• **ACTION ITEM**: Write the listing below out again word for word, without a single picture.

• **INFORMATION SUPPLIED**:
__________

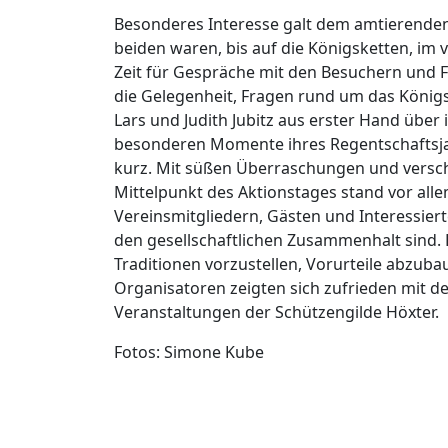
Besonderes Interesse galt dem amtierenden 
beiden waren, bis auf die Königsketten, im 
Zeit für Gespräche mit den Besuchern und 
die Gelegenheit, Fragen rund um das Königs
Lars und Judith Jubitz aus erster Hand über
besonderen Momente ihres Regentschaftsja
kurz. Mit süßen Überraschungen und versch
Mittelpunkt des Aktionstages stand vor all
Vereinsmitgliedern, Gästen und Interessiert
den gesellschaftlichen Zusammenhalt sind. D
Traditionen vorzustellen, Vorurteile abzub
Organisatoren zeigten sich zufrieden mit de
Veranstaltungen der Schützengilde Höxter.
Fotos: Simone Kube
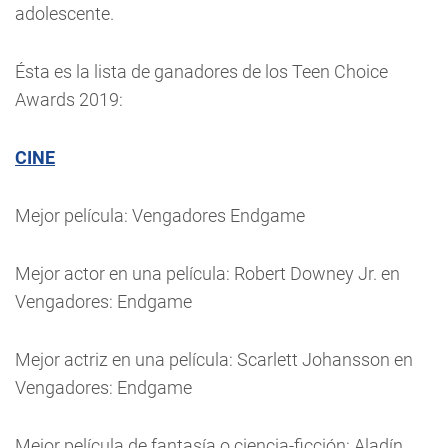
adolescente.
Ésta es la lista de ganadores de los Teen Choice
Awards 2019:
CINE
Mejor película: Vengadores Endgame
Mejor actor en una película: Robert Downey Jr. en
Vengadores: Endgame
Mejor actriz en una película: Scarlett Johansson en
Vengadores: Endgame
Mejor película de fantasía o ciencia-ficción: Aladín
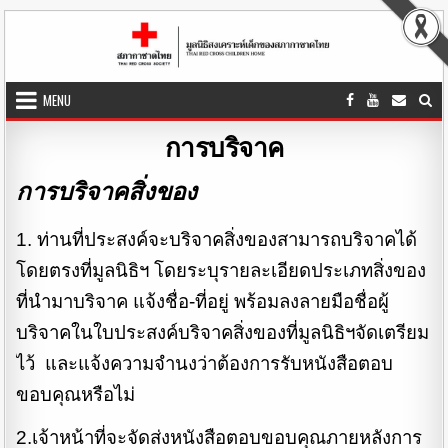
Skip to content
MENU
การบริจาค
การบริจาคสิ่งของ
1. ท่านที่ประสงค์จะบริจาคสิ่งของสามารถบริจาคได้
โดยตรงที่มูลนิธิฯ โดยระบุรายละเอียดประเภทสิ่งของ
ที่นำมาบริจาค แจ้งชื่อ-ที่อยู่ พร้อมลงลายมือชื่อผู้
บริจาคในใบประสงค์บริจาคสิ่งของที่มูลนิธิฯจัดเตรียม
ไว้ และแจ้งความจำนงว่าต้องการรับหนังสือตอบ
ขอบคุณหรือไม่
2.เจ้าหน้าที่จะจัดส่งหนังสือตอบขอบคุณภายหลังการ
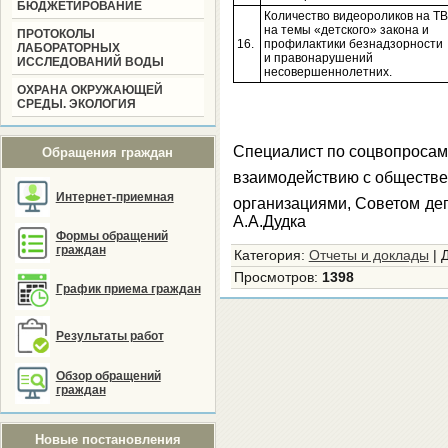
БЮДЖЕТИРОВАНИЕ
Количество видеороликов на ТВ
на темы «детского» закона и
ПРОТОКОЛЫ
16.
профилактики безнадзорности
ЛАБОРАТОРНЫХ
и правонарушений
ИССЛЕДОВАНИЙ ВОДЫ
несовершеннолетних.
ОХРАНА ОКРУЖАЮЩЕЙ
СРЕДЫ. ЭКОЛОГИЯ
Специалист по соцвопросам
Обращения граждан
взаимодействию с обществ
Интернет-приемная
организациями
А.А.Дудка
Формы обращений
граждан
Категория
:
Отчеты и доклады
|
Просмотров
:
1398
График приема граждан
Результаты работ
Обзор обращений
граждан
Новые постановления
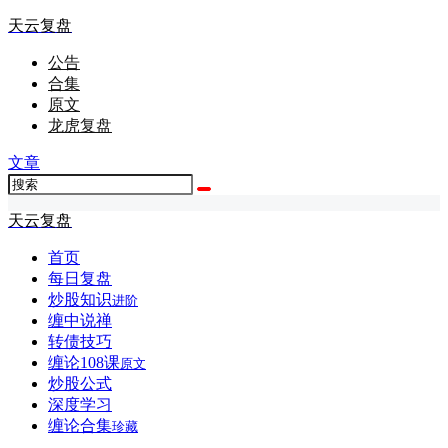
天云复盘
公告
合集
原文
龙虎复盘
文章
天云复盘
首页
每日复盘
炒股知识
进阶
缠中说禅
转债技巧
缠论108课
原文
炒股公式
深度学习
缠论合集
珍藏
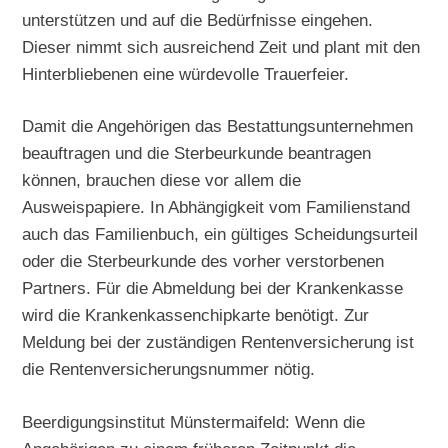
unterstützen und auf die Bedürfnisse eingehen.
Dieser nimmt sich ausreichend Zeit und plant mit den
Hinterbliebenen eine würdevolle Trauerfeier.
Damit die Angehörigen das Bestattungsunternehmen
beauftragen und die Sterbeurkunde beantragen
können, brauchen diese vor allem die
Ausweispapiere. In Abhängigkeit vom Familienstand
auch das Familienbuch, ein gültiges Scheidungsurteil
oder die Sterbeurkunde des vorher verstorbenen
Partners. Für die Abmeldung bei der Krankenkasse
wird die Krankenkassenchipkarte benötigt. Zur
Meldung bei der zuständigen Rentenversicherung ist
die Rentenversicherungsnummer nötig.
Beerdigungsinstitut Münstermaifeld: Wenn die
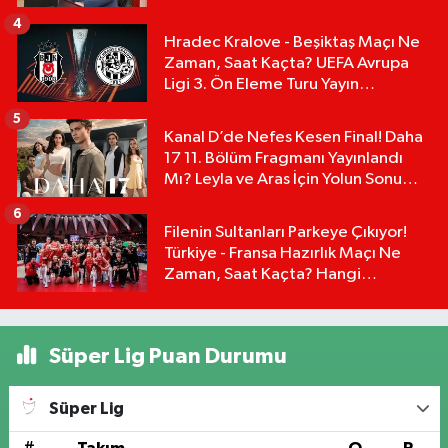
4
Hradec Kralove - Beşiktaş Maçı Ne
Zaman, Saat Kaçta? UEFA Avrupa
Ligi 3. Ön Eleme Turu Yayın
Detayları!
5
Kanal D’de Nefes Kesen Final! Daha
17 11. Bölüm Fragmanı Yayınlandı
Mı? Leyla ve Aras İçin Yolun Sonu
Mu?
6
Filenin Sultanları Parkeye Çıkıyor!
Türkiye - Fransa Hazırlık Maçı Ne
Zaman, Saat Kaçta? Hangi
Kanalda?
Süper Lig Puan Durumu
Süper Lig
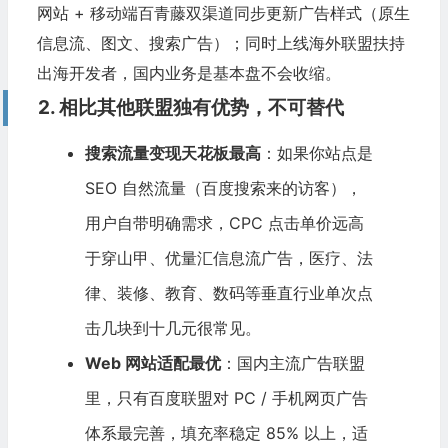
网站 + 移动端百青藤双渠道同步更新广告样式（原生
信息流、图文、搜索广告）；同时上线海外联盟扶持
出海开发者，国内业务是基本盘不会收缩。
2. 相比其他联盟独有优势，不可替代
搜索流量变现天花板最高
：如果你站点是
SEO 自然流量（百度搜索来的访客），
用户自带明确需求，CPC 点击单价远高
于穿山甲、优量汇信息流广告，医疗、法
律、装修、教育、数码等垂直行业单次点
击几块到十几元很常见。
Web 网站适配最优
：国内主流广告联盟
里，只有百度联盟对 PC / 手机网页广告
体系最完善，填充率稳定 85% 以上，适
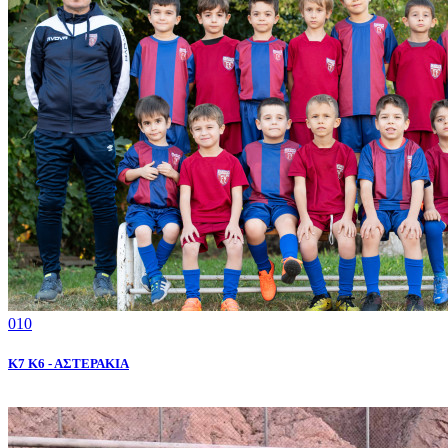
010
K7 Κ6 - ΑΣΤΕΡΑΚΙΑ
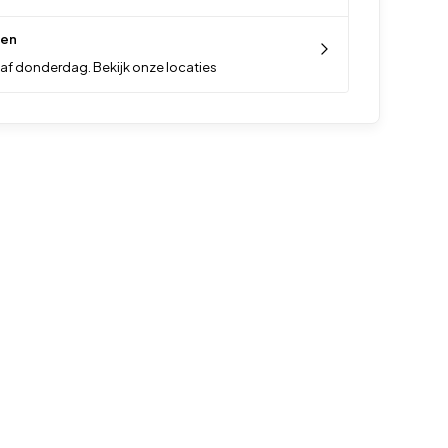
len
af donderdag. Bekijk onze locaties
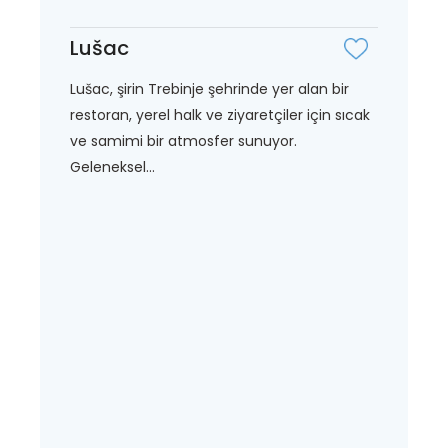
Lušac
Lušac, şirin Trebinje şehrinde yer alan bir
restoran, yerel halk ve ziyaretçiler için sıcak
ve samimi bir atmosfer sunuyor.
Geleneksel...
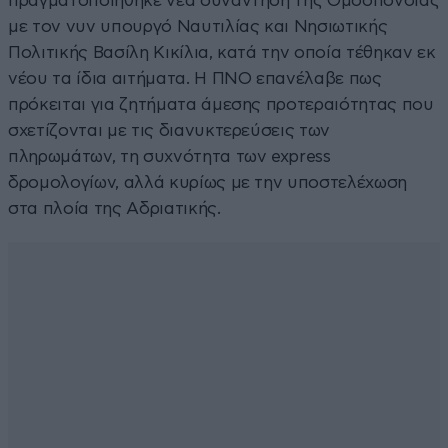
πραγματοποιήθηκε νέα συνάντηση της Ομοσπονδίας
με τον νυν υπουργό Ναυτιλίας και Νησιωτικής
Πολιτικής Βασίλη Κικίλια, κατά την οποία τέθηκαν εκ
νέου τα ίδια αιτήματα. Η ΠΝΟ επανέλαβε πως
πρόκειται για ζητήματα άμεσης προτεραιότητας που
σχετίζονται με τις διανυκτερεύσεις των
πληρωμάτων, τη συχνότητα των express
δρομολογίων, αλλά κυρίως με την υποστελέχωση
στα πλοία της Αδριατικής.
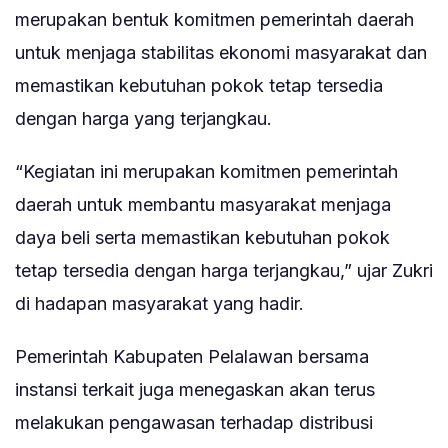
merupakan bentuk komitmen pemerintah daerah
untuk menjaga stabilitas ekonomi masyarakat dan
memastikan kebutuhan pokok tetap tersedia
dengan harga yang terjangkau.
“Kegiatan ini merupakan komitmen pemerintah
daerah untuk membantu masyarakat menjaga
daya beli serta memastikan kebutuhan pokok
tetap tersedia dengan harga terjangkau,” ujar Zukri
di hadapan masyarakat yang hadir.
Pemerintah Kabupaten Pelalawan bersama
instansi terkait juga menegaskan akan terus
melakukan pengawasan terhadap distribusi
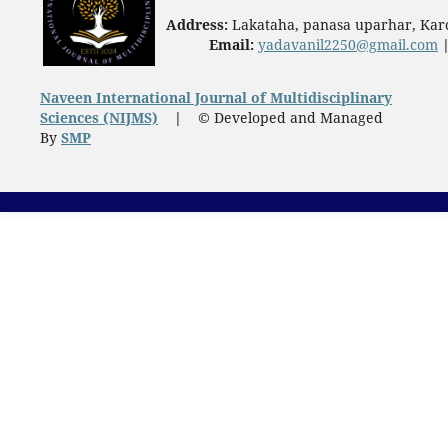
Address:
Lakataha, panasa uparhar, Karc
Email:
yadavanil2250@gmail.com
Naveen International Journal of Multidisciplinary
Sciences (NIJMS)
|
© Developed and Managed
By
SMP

__________

• **SOLUTION TO THE EXERCISE**:
Besonderes Interesse galt dem amtierenden 
beiden waren, bis auf die Königsketten, im 
Zeit für Gespräche mit den Besuchern und 
die Gelegenheit, Fragen rund um das Königs
Lars und Judith Jubitz aus erster Hand über
besonderen Momente ihres Regentschaftsja
kurz. Mit süßen Überraschungen und versch
Mittelpunkt des Aktionstages stand vor all
Vereinsmitgliedern, Gästen und Interessiert
den gesellschaftlichen Zusammenhalt sind. D
Traditionen vorzustellen, Vorurteile abzub
Organisatoren zeigten sich zufrieden mit de
Veranstaltungen der Schützengilde Höxter.
Fotos: Simone Kube
adolescente.
Ésta es la lista de ganadores de los Teen Choice
Awards 2019:
CINE
Mejor película: Vengadores Endgame
Mejor actor en una película: Robert Downey Jr. en
Vengadores: Endgame
Mejor actriz en una película: Scarlett Johansson en
Vengadores: Endgame
Mejor película de fantasía o ciencia-ficción: Aladín
Skip to content
MENU
การบริจาค
การบริจาคสิ่งของ
1. ท่านที่ประสงค์จะบริจาคสิ่งของสามารถบริจาคได้
โดยตรงที่มูลนิธิฯ โดยระบุรายละเอียดประเภทสิ่งของ
ที่นำมาบริจาค แจ้งชื่อ-ที่อยู่ พร้อมลงลายมือชื่อผู้
บริจาคในใบประสงค์บริจาคสิ่งของที่มูลนิธิฯจัดเตรียม
ไว้ และแจ้งความจำนงว่าต้องการรับหนังสือตอบ
ขอบคุณหรือไม่
2.เจ้าหน้าที่จะจัดส่งหนังสือตอบขอบคุณภายหลังการ
БЮДЖЕТИРОВАНИЕ
Количество видеороликов на ТВ
на темы «детского» закона и
ПРОТОКОЛЫ
16.
профилактики безнадзорности
ЛАБОРАТОРНЫХ
и правонарушений
ИССЛЕДОВАНИЙ ВОДЫ
несовершеннолетних.
ОХРАНА ОКРУЖАЮЩЕЙ
СРЕДЫ. ЭКОЛОГИЯ
Специалист по соцвопросам
Обращения граждан
взаимодействию с обществ
Интернет-приемная
организациями
А.А.Дудка
Формы обращений
граждан
Категория
:
Отчеты и доклады
|
Просмотров
:
1398
График приема граждан
Результаты работ
Обзор обращений
граждан
Новые постановления
天云复盘
公告
合集
原文
龙虎复盘
文章
天云复盘
首页
每日复盘
炒股知识
进阶
缠中说禅
转债技巧
缠论108课
原文
炒股公式
深度学习
缠论合集
珍藏
unterstützen und auf die Bedürfnisse eingehen.
Dieser nimmt sich ausreichend Zeit und plant mit den
Hinterbliebenen eine würdevolle Trauerfeier.
Damit die Angehörigen das Bestattungsunternehmen
beauftragen und die Sterbeurkunde beantragen
können, brauchen diese vor allem die
Ausweispapiere. In Abhängigkeit vom Familienstand
auch das Familienbuch, ein gültiges Scheidungsurteil
oder die Sterbeurkunde des vorher verstorbenen
Partners. Für die Abmeldung bei der Krankenkasse
wird die Krankenkassenchipkarte benötigt. Zur
Meldung bei der zuständigen Rentenversicherung ist
die Rentenversicherungsnummer nötig.
Beerdigungsinstitut Münstermaifeld: Wenn die
4
Hradec Kralove - Beşiktaş Maçı Ne
Zaman, Saat Kaçta? UEFA Avrupa
Ligi 3. Ön Eleme Turu Yayın
Detayları!
5
Kanal D’de Nefes Kesen Final! Daha
17 11. Bölüm Fragmanı Yayınlandı
Mı? Leyla ve Aras İçin Yolun Sonu
Mu?
6
Filenin Sultanları Parkeye Çıkıyor!
Türkiye - Fransa Hazırlık Maçı Ne
Zaman, Saat Kaçta? Hangi
Kanalda?
Süper Lig Puan Durumu
Süper Lig
网站 + 移动端百青藤双渠道同步更新广告样式（原生
信息流、图文、搜索广告）；同时上线海外联盟扶持
出海开发者，国内业务是基本盘不会收缩。
2. 相比其他联盟独有优势，不可替代
搜索流量变现天花板最高
：如果你站点是
SEO 自然流量（百度搜索来的访客），
用户自带明确需求，CPC 点击单价远高
于穿山甲、优量汇信息流广告，医疗、法
律、装修、教育、数码等垂直行业单次点
击几块到十几元很常见。
Web 网站适配最优
：国内主流广告联盟
里，只有百度联盟对 PC / 手机网页广告
体系最完善，填充率稳定 85% 以上，适
010
K7 Κ6 - ΑΣΤΕΡΑΚΙΑ
len
af donderdag. Bekijk onze locaties
Lušac
Lušac, şirin Trebinje şehrinde yer alan bir
restoran, yerel halk ve ziyaretçiler için sıcak
ve samimi bir atmosfer sunuyor.
Geleneksel...
πραγματοποιήθηκε νέα συνάντηση της Ομοσπονδίας
με τον νυν υπουργό Ναυτιλίας και Νησιωτικής
Πολιτικής Βασίλη Κικίλια, κατά την οποία τέθηκαν εκ
νέου τα ίδια αιτήματα. Η ΠΝΟ επανέλαβε πως
πρόκειται για ζητήματα άμεσης προτεραιότητας που
σχετίζονται με τις διανυκτερεύσεις των
πληρωμάτων, τη συχνότητα των express
δρομολογίων, αλλά κυρίως με την υποστελέχωση
στα πλοία της Αδριατικής.
merupakan bentuk komitmen pemerintah daerah
untuk menjaga stabilitas ekonomi masyarakat dan
memastikan kebutuhan pokok tetap tersedia
dengan harga yang terjangkau.
“Kegiatan ini merupakan komitmen pemerintah
daerah untuk membantu masyarakat menjaga
daya beli serta memastikan kebutuhan pokok
tetap tersedia dengan harga terjangkau,” ujar Zukri
di hadapan masyarakat yang hadir.
Pemerintah Kabupaten Pelalawan bersama
instansi terkait juga menegaskan akan terus
melakukan pengawasan terhadap distribusi
Address:
Lakataha, panasa uparhar, Karc
Email:
yadavanil2250@gmail.com
Naveen International Journal of Multidisciplinary
Sciences (NIJMS)
|
© Developed and Managed
By
SMP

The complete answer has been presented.